> _Aim of the task_:
Lay out every line of the items below as a Markdown table with two columns: "No." for the row number and "Text" for the line. Skip blank lines and leave out the pictures.

Start of Task input

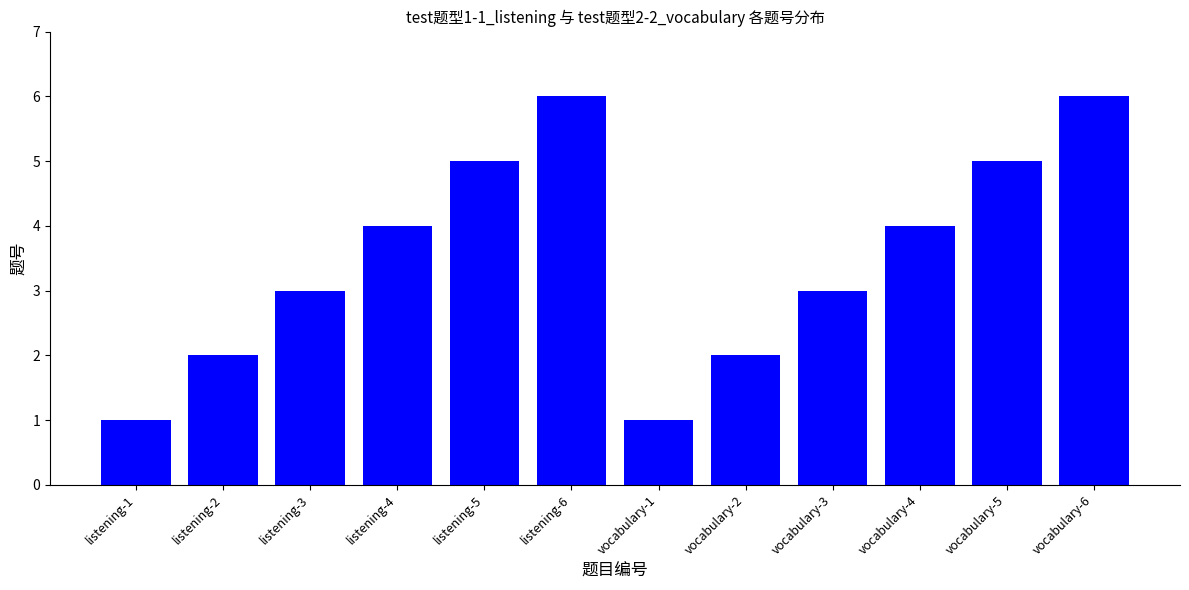

The chart shows a value of 4 at vocabulary-3. True or false?

False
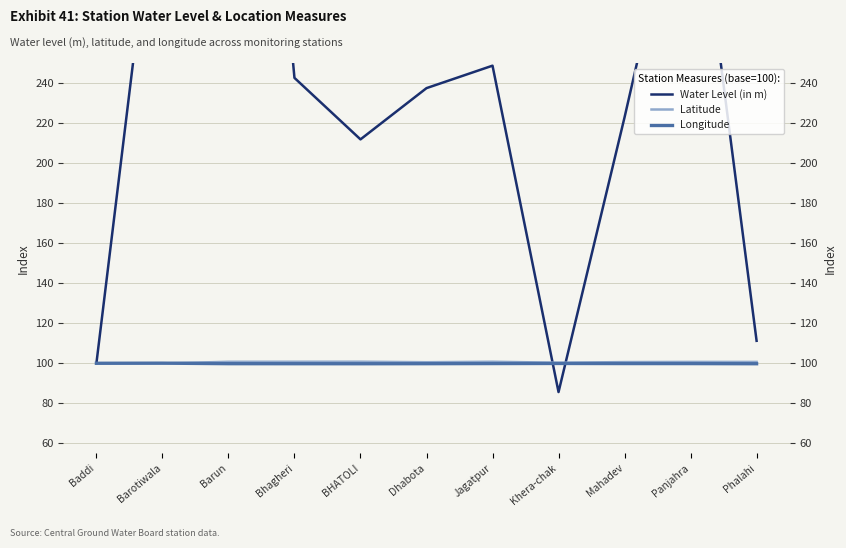

What position from the right is Barun?

9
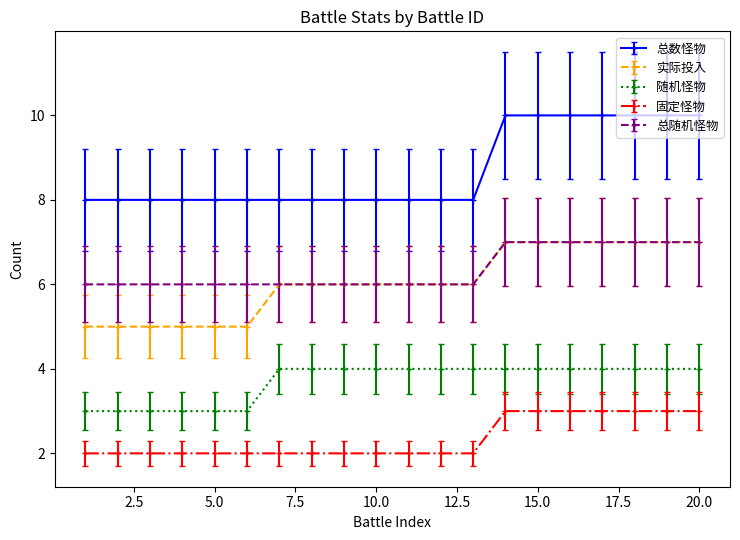

True or false: 实际投入 and 固定怪物 cross at least once.

False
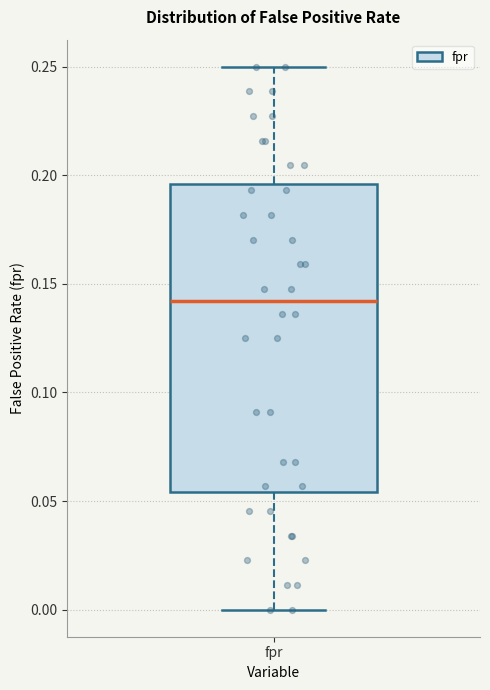

Where does the median line of the box for fpr sit on the y-axis? The values are not printed on the chart, so give them approximately, as read against the axis.

0.140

End of Task input

> _Task answer_:
| No. | Text |
|---|---|
| 1 | The chart shows a value of 4 at vocabulary-3. True or false? |
| 2 | False |
| 3 | What position from the right is Barun? |
| 4 | 9 |
| 5 | True or false: 实际投入 and 固定怪物 cross at least once. |
| 6 | False |
| 7 | Where does the median line of the box for fpr sit on the y-axis? The values are not printed on the chart, so give them approximately, as read against the axis. |
| 8 | 0.140 |